Archive for Amarcord

Fellini Vs. Casanova

Posted in FILM with tags , , , , , , , , , , , , , , , , , , , , , on December 6, 2020 by dcairns

Thrilled to publish David Ehrenstein’s appreciation of FELLINI CASANOVA. I should note that I don’t yet have the Blu-ray, so my frame-grabs from the “Hollywood Classics” DVD are a touch hideous.

FELLINI CASANOVA

By David Ehrenstein

Across the course of his peerless career Federico Fellini has produced films both sweet and sour. The “Felliniesque” is cinema at its most bizarre and most moving — often simultaneously as in his primary masterpieces 8 1/2 and La Dolce Vita. But sometimes they’re strikingly separate entities. Consider Fellini Casanova — just released as a beautifully produced Kino Lorber blu-ray, replete with a highly informative commentary track by critic Nick Pinkerton.

        Coming right on the heels of Amarcord — arguably the warmest and most convivial of all his works, this meditation on  the life and character of a man whose very name is synoymous with seduction is as cold as the ice featured in its finale. There the anti-hero is seen waltzing on ice skates on a frozen lake with the love of his life — not a woman but a meticulously crafted automaton. Beneath the smooth enamel mask of a face is an actual actress, Leda Lojodice, who goes through her paces so perfectly it’s barely possible to regard her as “real.” This matches Casanova himself as embodied by Donald Sutherland in a performance which, while expert, is a world away from the romantic anti-heroes so memorably embodied by Marcello Mastroianni in Fellini’s most famous films. Even Terence Stamp in the maestro’s other English-language work Toby Dammit (1968) is more simpatico.

        Outfitted with a prosthetic nose and chin Sutherland is the image of Giacomo Casanova. And Fellini Casanova is nothing but image, rather than individual. The project came to him as a “film de commande” of sorts in the Dino Di Laurentiis, the original producer (he left the project before pre-production got underway and was replaced by Alberto Grimaldi) thought a Fellini film about Casanova would fit perfectly into the then-current trend of sexually semi-explicit “art films” made by such greats as Nagisa Oshima and Pier Paolo Pasolini. But while Fellini’ films have been filled with beautiful women for Marcello to make love to (Anita Ekberg, Anouk Aimee, Barbara Steele and Nico to name just a few) he wasn’t playing the lead here. Sutherland operates from an emotional remove as Casanova — and so does Fellini.

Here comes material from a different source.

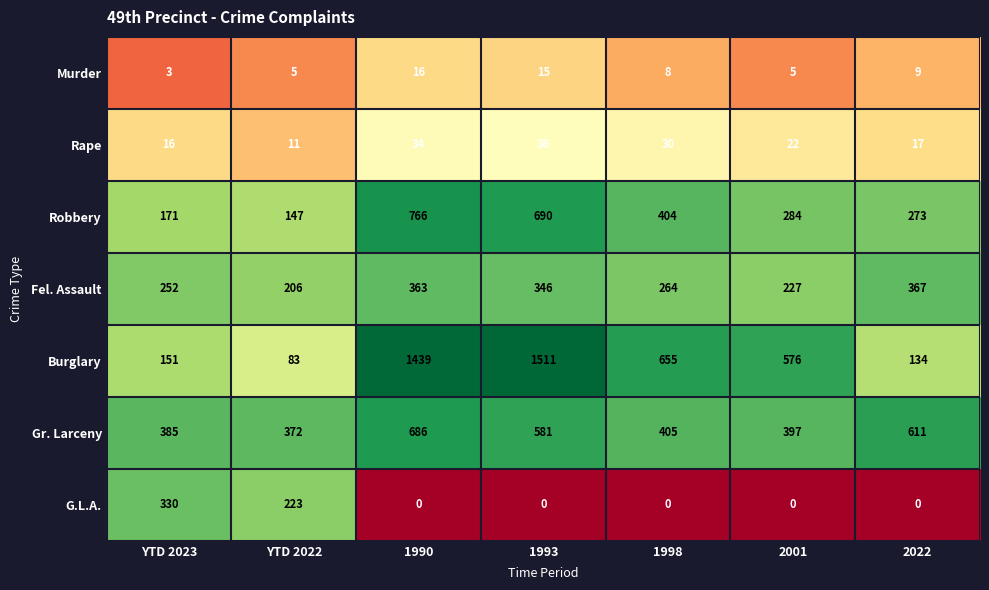

List the series in order of their peak value, lowest first.

Murder, Rape, G.L.A., Fel. Assault, Gr. Larceny, Robbery, Burglary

        As Pinkerton explicats as he got into the project Fellini discovered that the “great lover” was someone he didn’t really like. While the youthful anti-heroes of Fellini Satyricon (1970) romped with all and sundry with great elan, Sutherland’s Casanova copulates as if he were drilling into concrete to lay a new pipe for Con Edison. While Margaret Clementi, Tina Aumont and Olympia Carlisi are more than lovely Fellini seems as  removed from them as his anti-hero. Perhaps this proceeds from the problems the film faced when a great number of reels were stolen from the lab during production and had to be reshot. The thieves were fascist thugs looking for Pasolini’s Salo, then in production as well. They thought it was going to expose their current activities. Instead it was a flashback to the Mussolini period. Fellini portrayed that time as curiously convivial in Amarcord. Perhaps Fellini Casanova would have had a lighter tone had this theft not taken place, necessitating his cancelling of a sequence that would have featured Barbara Steele. But what we have is far from cinematically unsatisfying. It’s a  full frontal attack on machismo and male vanity in every form. Fellini may not be able to feel for Casanova as a man but he does feel for the spectators, male and female, who long for this mythical figure of romance as a kind of “role model” however imperfect.

After this Fellini’s City of Women reunites him with Mastroianni and takes up the subject of feminism — a movement Fellini freely admits he cannot comprehend. He loved women and celebrated them throughout his career, but his love isn’t always reciprocal. And in this Fellini may have been closer to Casanova than he suspected. The films that follow, And the Ship Sails On, Ginger and Fred and Intervista are exercises in nostalgia and his last the sadly neglected The Voice of the Moon an exploration of the fantasy life of a”village idiot’ with a perfectly cst Roberto Benigni. It’s quite warm. But those of us who love Fellini may well prefer Casanova’s frozen cold “Replicant” pas de deux.